5        Here, Riley’s discharge petition was based upon a report by Dr. Craig Rypma dated January 5, 2012.  Rypma diagnosed Riley with Adult Antisocial Behavior, but not with Antisocial Personality Disorder or with Paraphilia, NOS, as other evaluators had done.  Consequently, Rypma concluded that “Riley’s mental disorder only predisposes him to violate rules generally and does not cause him to lack control of his sexual urges or behaviors” or to commit acts of sexual violence.
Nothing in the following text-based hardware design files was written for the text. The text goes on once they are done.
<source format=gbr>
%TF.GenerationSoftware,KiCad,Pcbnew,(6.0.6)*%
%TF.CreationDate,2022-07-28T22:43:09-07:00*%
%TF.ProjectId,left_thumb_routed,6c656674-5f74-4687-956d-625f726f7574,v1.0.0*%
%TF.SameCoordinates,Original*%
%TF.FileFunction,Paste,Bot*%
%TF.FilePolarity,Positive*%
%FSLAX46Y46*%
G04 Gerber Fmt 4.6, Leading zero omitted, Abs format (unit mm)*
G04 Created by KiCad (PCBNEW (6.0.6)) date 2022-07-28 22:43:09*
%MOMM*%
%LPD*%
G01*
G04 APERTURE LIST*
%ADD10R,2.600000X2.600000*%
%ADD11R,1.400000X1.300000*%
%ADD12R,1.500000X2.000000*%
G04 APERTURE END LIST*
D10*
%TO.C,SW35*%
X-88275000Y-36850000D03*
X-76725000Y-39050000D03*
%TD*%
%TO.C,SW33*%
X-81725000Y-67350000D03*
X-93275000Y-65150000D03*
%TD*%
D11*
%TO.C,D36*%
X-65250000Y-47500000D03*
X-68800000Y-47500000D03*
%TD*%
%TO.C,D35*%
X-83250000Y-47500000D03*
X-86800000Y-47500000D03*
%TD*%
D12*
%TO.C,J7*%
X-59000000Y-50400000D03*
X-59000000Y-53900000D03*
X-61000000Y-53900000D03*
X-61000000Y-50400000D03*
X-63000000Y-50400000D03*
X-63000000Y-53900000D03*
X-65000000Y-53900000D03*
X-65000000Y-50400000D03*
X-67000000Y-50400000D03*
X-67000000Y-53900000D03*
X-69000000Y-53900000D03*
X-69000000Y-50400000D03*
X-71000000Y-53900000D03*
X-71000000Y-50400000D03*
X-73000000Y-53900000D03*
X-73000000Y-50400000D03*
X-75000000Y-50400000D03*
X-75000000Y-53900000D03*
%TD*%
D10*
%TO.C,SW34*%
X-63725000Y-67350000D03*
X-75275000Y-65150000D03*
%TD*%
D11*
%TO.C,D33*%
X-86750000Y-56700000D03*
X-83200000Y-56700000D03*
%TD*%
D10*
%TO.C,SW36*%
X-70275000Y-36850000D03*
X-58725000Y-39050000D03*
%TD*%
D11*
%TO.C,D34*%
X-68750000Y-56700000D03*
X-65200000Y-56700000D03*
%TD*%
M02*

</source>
6        With regard to an actuarial evaluation of risk assessment, Rypma stated that the Static 99R statistical instrument would predict recidivism rates for someone with Riley’s static and dynamic factors ranging from 11.4% to 35.5% in five to ten years, depending upon the comparison group used.  However, Rypma explained in detail why he questioned the statistical accuracy of the Static 99R instrument, including the methodology for choosing comparison groups.  Rypma also opined that the risk levels identified under the Static 99R were not magnified because Riley did not meet the criteria for psychopathy. Rypma concluded that the available actuarial data was not a sufficient basis to conclude that Riley was more likely than not to commit further sexual offenses.
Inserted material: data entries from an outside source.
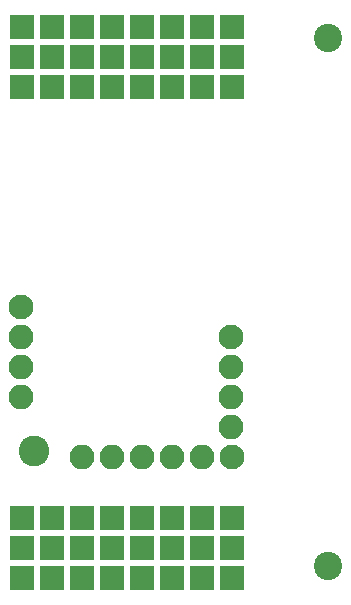
<source format=gbs>
G04 #@! TF.FileFunction,Soldermask,Bot*
%FSLAX46Y46*%
G04 Gerber Fmt 4.6, Leading zero omitted, Abs format (unit mm)*
G04 Created by KiCad (PCBNEW 4.0.2-stable) date 05.07.2017 20:37:20*
%MOMM*%
G01*
G04 APERTURE LIST*
%ADD10C,0.100000*%
%ADD11R,2.100000X2.100000*%
%ADD12C,2.100000*%
%ADD13O,2.100000X2.100000*%
%ADD14C,2.600000*%
%ADD15C,2.400000*%
G04 APERTURE END LIST*
D10*
D11*
X170942000Y-92392500D03*
X173482000Y-92392500D03*
X176022000Y-92392500D03*
X178562000Y-92392500D03*
X181102000Y-92392500D03*
X183642000Y-92392500D03*
X186182000Y-92392500D03*
X188722000Y-92392500D03*
X170942000Y-89852500D03*
X173482000Y-89852500D03*
X176022000Y-89852500D03*
X178562000Y-89852500D03*
X181102000Y-89852500D03*
X183642000Y-89852500D03*
X186182000Y-89852500D03*
X188722000Y-89852500D03*
X170942000Y-87312500D03*
X173482000Y-87312500D03*
X176022000Y-87312500D03*
X178562000Y-87312500D03*
X181102000Y-87312500D03*
X183642000Y-87312500D03*
X186182000Y-87312500D03*
X188722000Y-87312500D03*
X170942000Y-128905000D03*
X173482000Y-128905000D03*
X176022000Y-128905000D03*
X178562000Y-128905000D03*
X181102000Y-128905000D03*
X183642000Y-128905000D03*
X186182000Y-128905000D03*
X188722000Y-128905000D03*
X170942000Y-131445000D03*
X173482000Y-131445000D03*
X176022000Y-131445000D03*
X178562000Y-131445000D03*
X181102000Y-131445000D03*
X183642000Y-131445000D03*
X186182000Y-131445000D03*
X188722000Y-131445000D03*
X170942000Y-133985000D03*
X173482000Y-133985000D03*
X176022000Y-133985000D03*
X178562000Y-133985000D03*
X181102000Y-133985000D03*
X183642000Y-133985000D03*
X186182000Y-133985000D03*
X188722000Y-133985000D03*
D12*
X170878500Y-111061500D03*
D13*
X170878500Y-113601500D03*
X170878500Y-116141500D03*
X170878500Y-118681500D03*
D12*
X188658500Y-113601500D03*
D13*
X188658500Y-116141500D03*
X188658500Y-118681500D03*
X188658500Y-121221500D03*
D12*
X188722000Y-123761500D03*
D13*
X186182000Y-123761500D03*
X183642000Y-123761500D03*
X181102000Y-123761500D03*
X178562000Y-123761500D03*
X176022000Y-123761500D03*
D14*
X171958000Y-123190000D03*
D15*
X196913500Y-88267000D03*
X196913500Y-132967000D03*
M02*

</source>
7        The circuit court compared Rypma’s 2012 report with a 2009 report Rypma had prepared and testimony he had given on Riley’s behalf at a 2010 discharge hearing in order to determine what new facts were being alleged.  The court noted that the conclusions in Rypma’s 2012 report regarding Riley’s diagnosis were verbatim repetitions of conclusions he had drawn in his 2009 report, and that Rypma’s discussion of the flaws in the actuarial instruments paralleled his testimony at the 2010 discharge petition.  The court concluded that the 2012 petition did not allege any significant changes in either Riley’s behavior or the status of professional knowledge since the issues of Riley’s proper diagnosis and the accuracy of the actuarial instruments had been litigated at the 2010 discharge hearing.
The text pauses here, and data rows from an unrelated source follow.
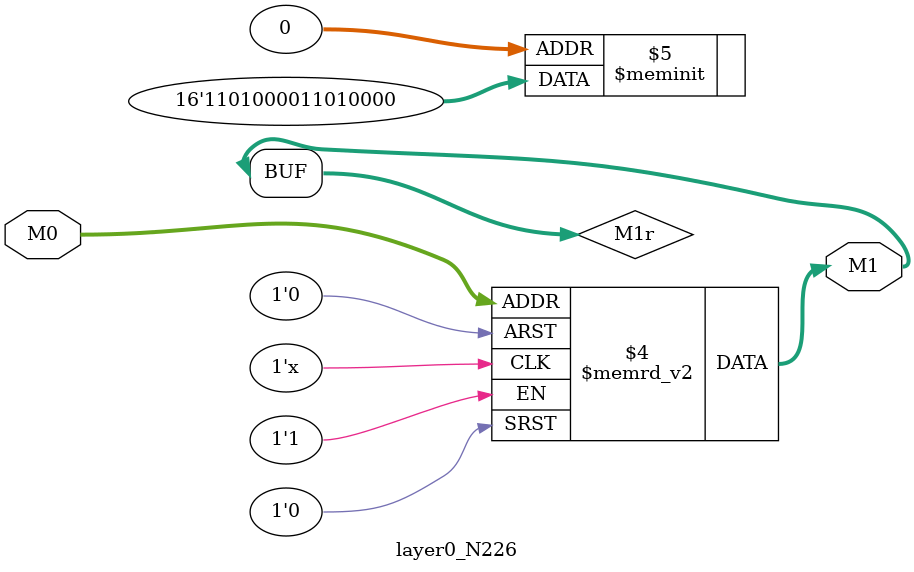
<source format=v>
module layer0_N226 ( input [2:0] M0, output [1:0] M1 );

	(*rom_style = "distributed" *) reg [1:0] M1r;
	assign M1 = M1r;
	always @ (M0) begin
		case (M0)
			3'b000: M1r = 2'b00;
			3'b100: M1r = 2'b00;
			3'b010: M1r = 2'b01;
			3'b110: M1r = 2'b01;
			3'b001: M1r = 2'b00;
			3'b101: M1r = 2'b00;
			3'b011: M1r = 2'b11;
			3'b111: M1r = 2'b11;

		endcase
	end
endmodule

</source>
8        Riley points out that Rypma did not explicitly address the makeup of the comparison groups used for the Static-99R in his prior report or testimony, or challenge the other experts’ use of the high risk/high need comparison group.  However, the four comparison groups were  mentioned in the reports of other experts that were submitted at the 2010 hearing, and Riley does not allege that the flaws Rypma now identifies are primarily based on studies that were done after 2010.

9        In sum, we agree with the circuit court that the primary basis for Riley’s 2012 discharge petition was disagreement with the expert opinions that had resulted in his original commitment.  Since those disagreements were already litigated at the 2010 discharge hearing, the allegations in the petition were insufficient to warrant a new hearing.

            By the Court.—Order affirmed.

            This opinion will not be published.  See Wis. Stat. Rule 809.23(1)(b)5.


 



[1]  All references to the Wisconsin Statutes are to the 2011-12 version unless otherwise noted.